- Records for this exercise
============================================================

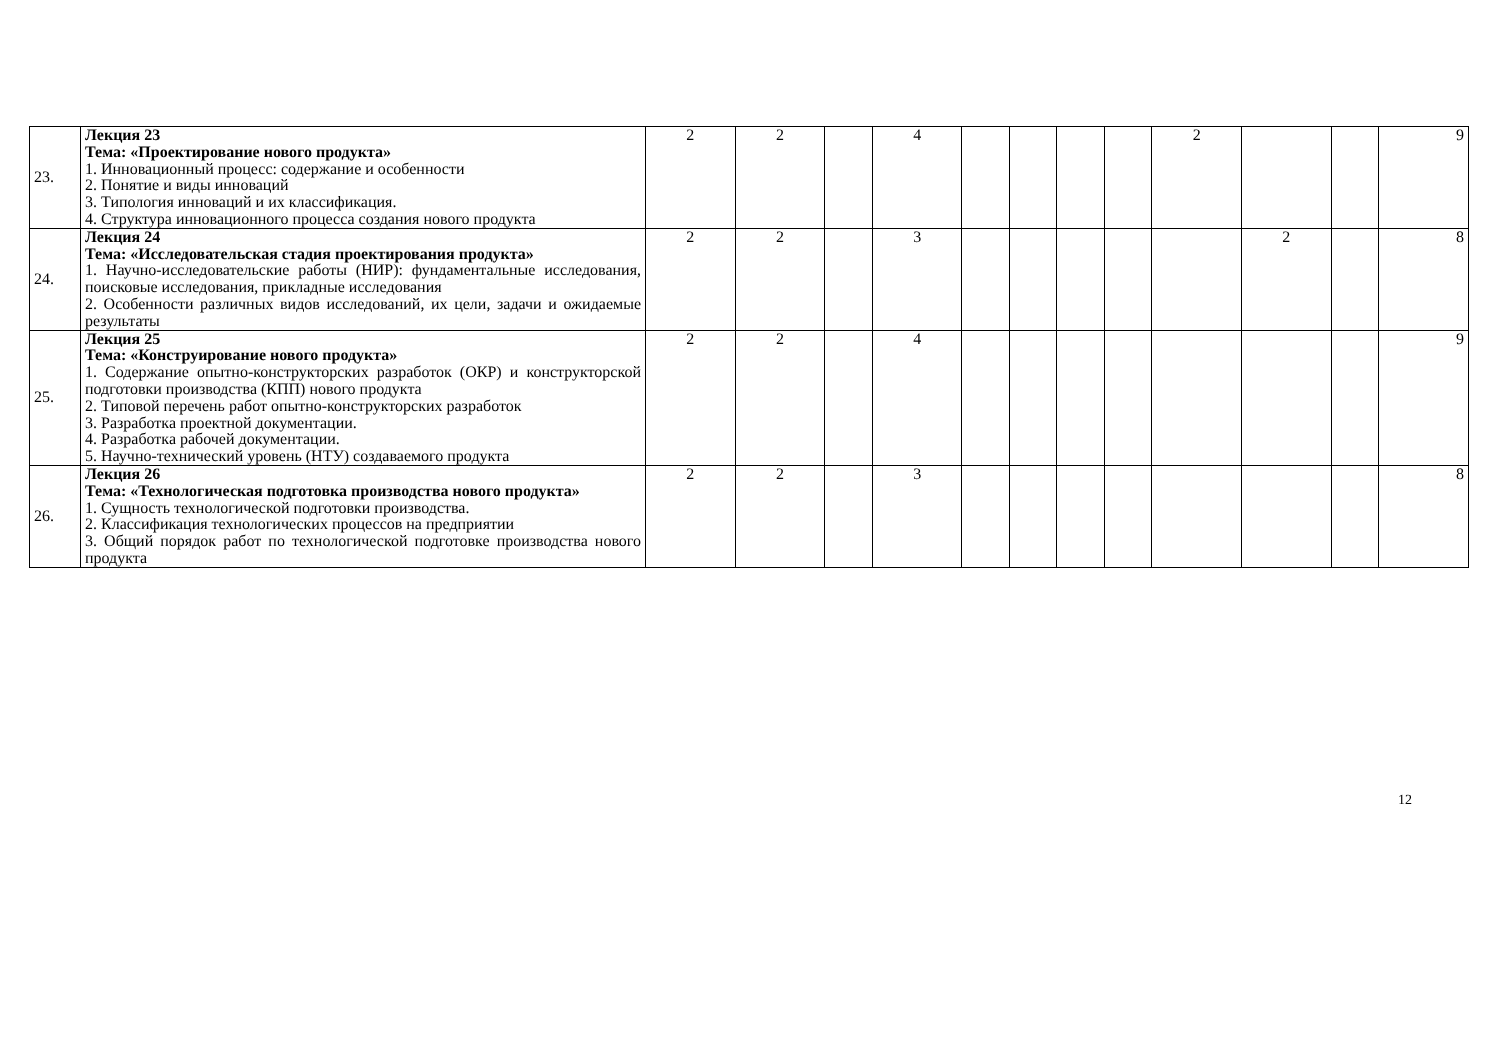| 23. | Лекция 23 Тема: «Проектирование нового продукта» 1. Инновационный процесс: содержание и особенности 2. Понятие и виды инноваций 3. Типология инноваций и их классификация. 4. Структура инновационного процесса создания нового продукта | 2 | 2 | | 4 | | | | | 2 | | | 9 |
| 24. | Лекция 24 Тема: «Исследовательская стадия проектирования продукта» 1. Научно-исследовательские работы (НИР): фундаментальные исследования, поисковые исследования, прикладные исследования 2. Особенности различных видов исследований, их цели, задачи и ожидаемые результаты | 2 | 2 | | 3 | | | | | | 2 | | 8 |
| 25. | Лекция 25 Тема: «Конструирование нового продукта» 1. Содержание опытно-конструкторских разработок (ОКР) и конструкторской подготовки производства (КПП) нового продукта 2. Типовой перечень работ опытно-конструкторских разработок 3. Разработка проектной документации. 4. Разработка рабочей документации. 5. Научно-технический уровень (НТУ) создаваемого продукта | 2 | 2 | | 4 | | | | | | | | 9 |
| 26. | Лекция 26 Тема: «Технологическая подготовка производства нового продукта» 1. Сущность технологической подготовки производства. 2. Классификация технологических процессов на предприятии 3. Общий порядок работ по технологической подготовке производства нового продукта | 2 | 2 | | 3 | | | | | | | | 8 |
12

============================================================

- Request
The output consists solely of the lines from the line that contains "25. | Лекция" through the final line of the data.

- Exercise solution
| 25. | Лекция 25 Тема: «Конструирование нового продукта» 1. Содержание опытно-конструкторских разработок (ОКР) и конструкторской подготовки производства (КПП) нового продукта 2. Типовой перечень работ опытно-конструкторских разработок 3. Разработка проектной документации. 4. Разработка рабочей документации. 5. Научно-технический уровень (НТУ) создаваемого продукта | 2 | 2 | | 4 | | | | | | | | 9 |
| 26. | Лекция 26 Тема: «Технологическая подготовка производства нового продукта» 1. Сущность технологической подготовки производства. 2. Классификация технологических процессов на предприятии 3. Общий порядок работ по технологической подготовке производства нового продукта | 2 | 2 | | 3 | | | | | | | | 8 |
12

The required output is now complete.